Os técnicos possuem um saber reconhecido e tem se esforçado para atender os participantes, mas cabe a Prefeitura fomentar a participação com mais efetividade. A divulgação das oficinas ainda é limitada, pois apesar de contar com a cobertura da televisão e com a realização de oficinas de imersão, a maioria dos participantes ficam sabendo apenas no dia do evento que ocorrerá a oficina comunitária à noite. Deste modo, as oficinas apresentam um número significativo de participantes, porém ficam restritas aos moradores que residem mais próximo às ruas da cidadania, via de regra os lugares onde são realizadas as oficinas.
Mas há a previsão de um instrumento que pode contribuir com a participação popular. São as oficinas livres, que podem ser realizadas de forma independente, sem o acompanhamento direto do IPPUC ou de outros agentes públicos. Movimentos sociais, ONG’s, Associações de Moradores e outros grupos podem organizar suas próprias oficinas, basta entrar em contato com o IPPUC, solicitar o material disponível e as orientações do método utilizado e estes serão enviados. Ao final da oficina, os organizadores deverão encaminhar as sistematizações ao IPPUC para que sejam acrescentadas às das demais oficinas que ocorreram nas regionais. Há um compromisso da equipe de coordenação em acolher os diagnósticos e desafios das oficinas livres com a mesma isenção que acolheram as demandas das oficinas comunitárias.
Importante que os movimentos sociais e comunidades que não participaram das oficinas até agora, se insiram no processo de revisão do Plano Diretor, aproveitando a oportunidade de organizar sua própria oficina livre. Mas a mobilização não se encerra por aí, para que as demandas e desafios que foram eleitos como os mais urgentes sejam inseridos no Plano Diretor é necessário manter a mobilização, participando também das próximas etapas. É fundamental o envolvimento nas audiências públicas e fóruns, e, sobretudo, acompanhar a votação na Câmara Municipal pressionando os vereadores para que votem a favor das reivindicações e dos direitos do povo, pois setores empresariais e políticos estarão presentes fazendo o mesmo movimento de pressão a favor de seus interesses. O Plano Diretor deve ser compreendido como um produto (Lei) e como um processo (gestão democrática), onde a participação é uma conquista da sociedade. Nesse sentido, não é possível construir uma cidade justa, equitativa e sustentável sem a pluralidade de opiniões e sem a atuação efetiva de quem vivencia diariamente a cidade.
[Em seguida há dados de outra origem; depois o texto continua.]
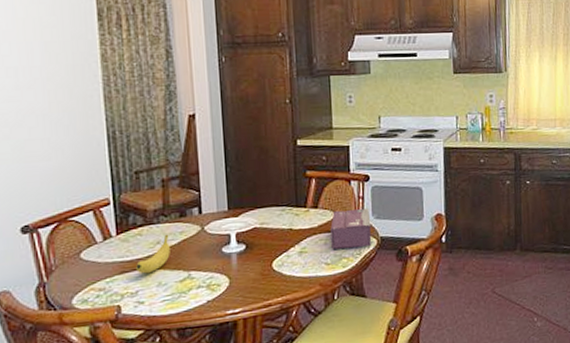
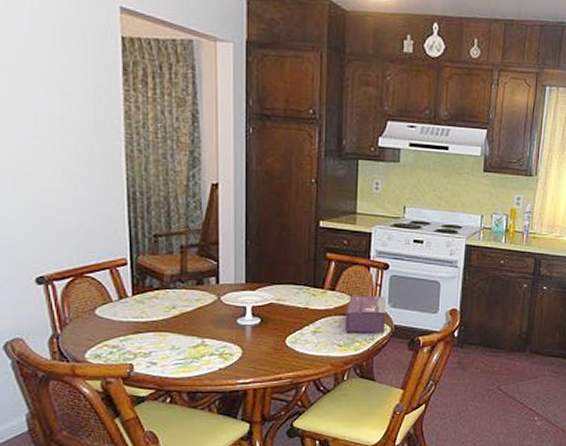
fruit: present [136,234,170,274] -> none [150,300,185,336]

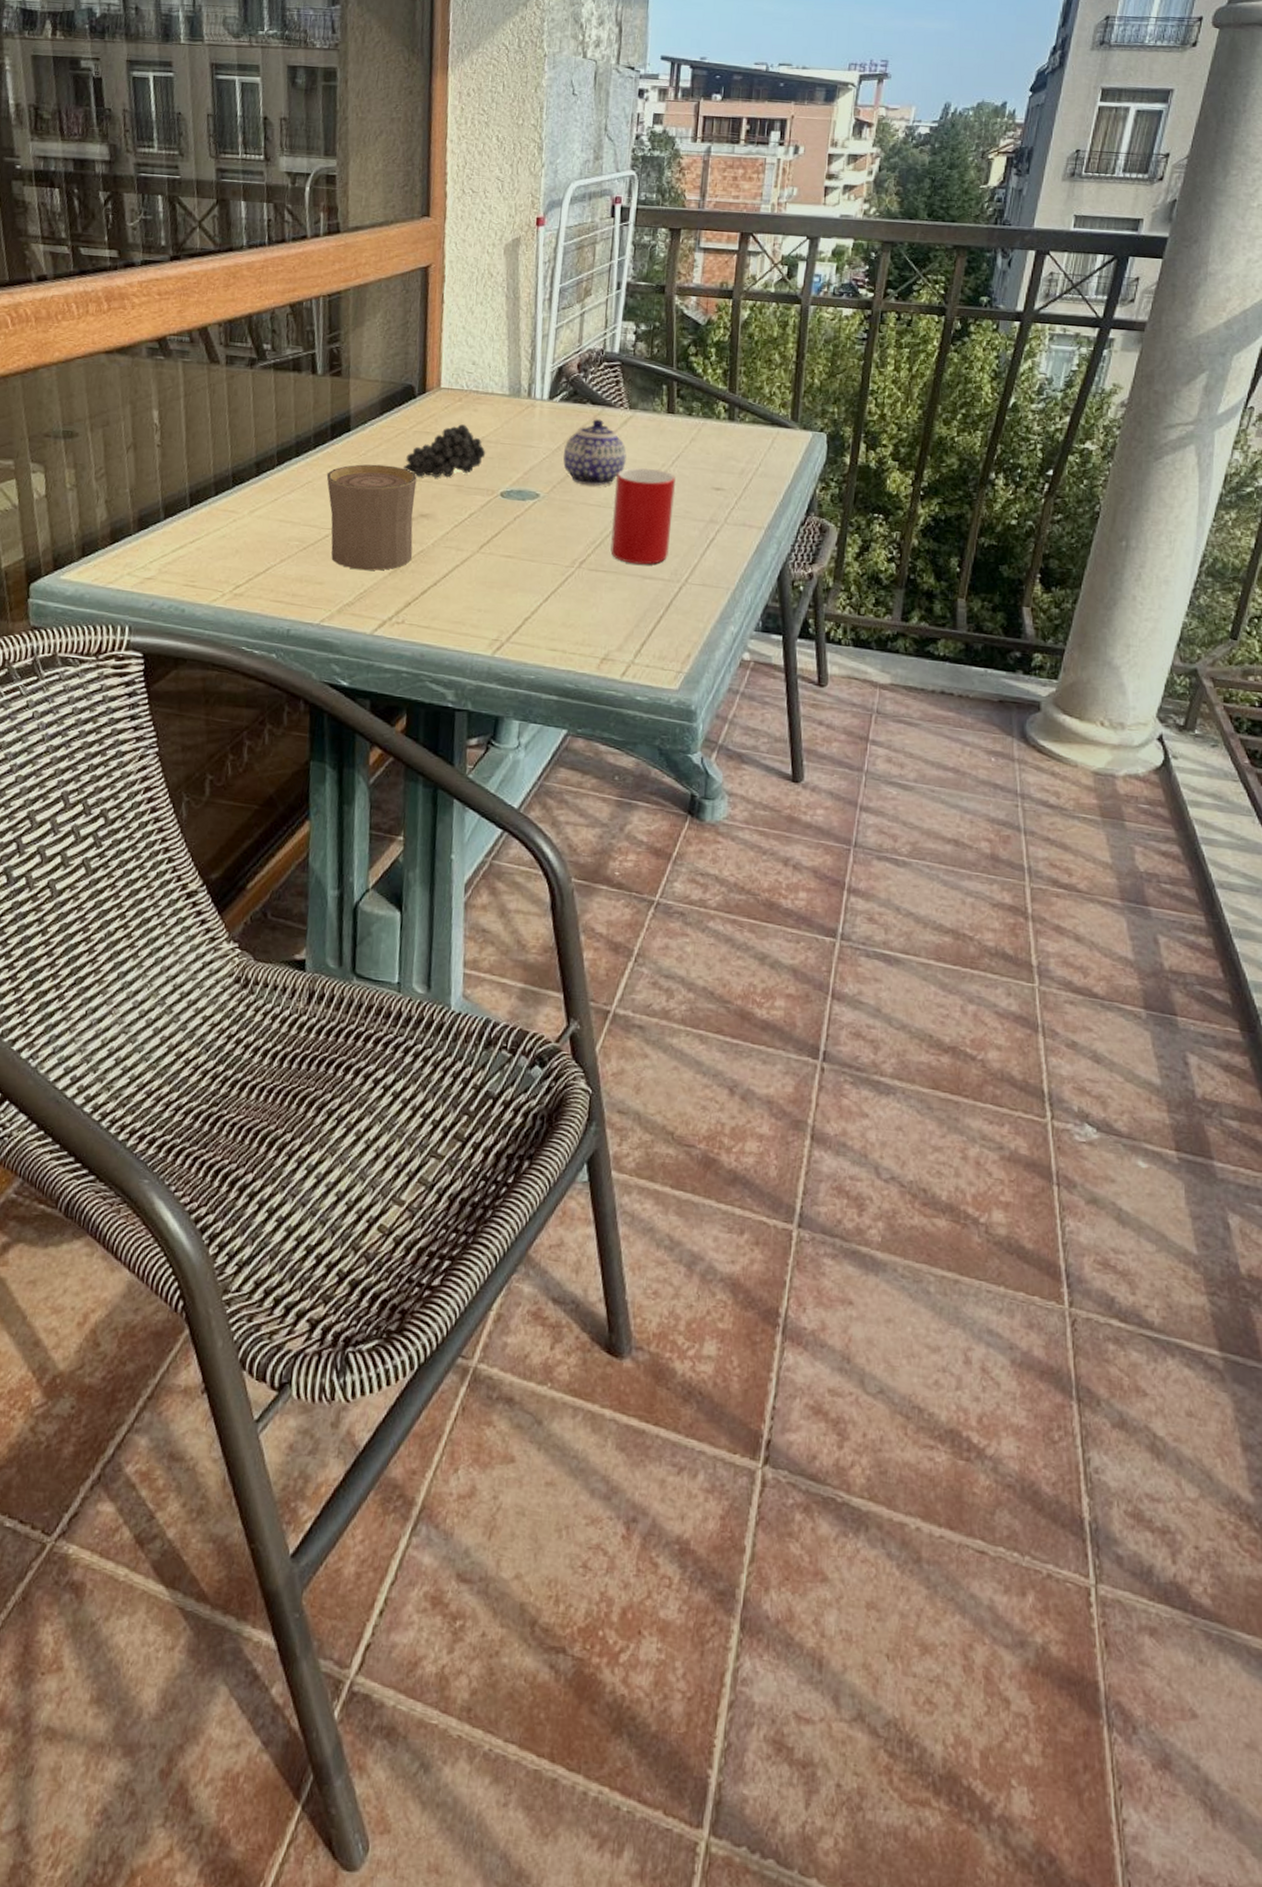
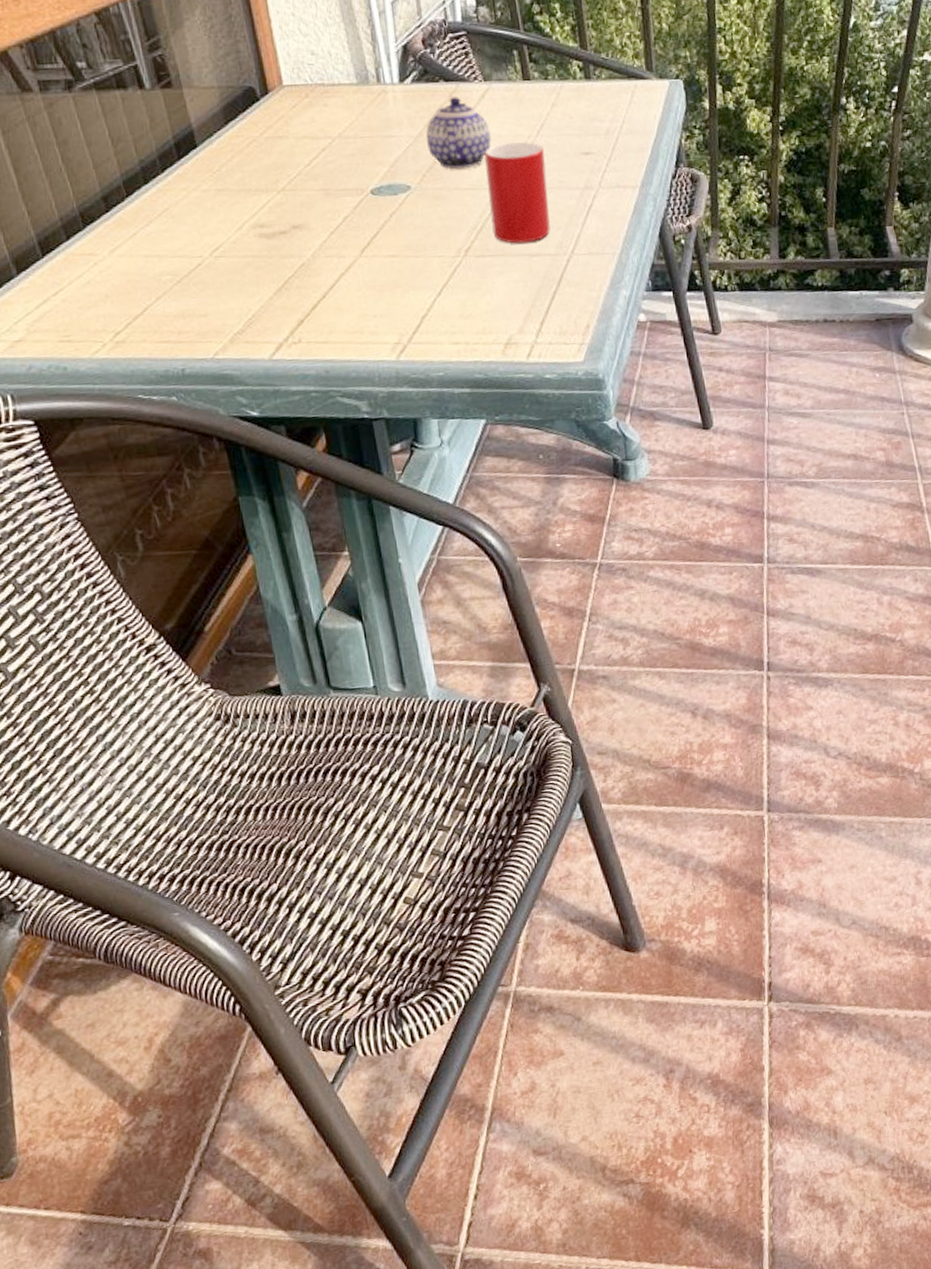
cup: present [326,464,417,571] -> none [183,178,295,295]
fruit: present [402,424,486,477] -> none [262,122,347,186]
*Luiz Belmiro Teixeira é doutor em sociologia (UFPR), coordenador do Núcleo Curitiba do Observatório das Metrópoles, professor do Instituto Federal do Paraná (IFPR), professor do Programa de Pós-Graduação em Planejamento Urbano da Universidade Federal do Paraná (PPU/UFPR) e professor colaborador do Mestrado Profissional de Sociologia em Rede Nacional (PROFSOCIO/UFPR).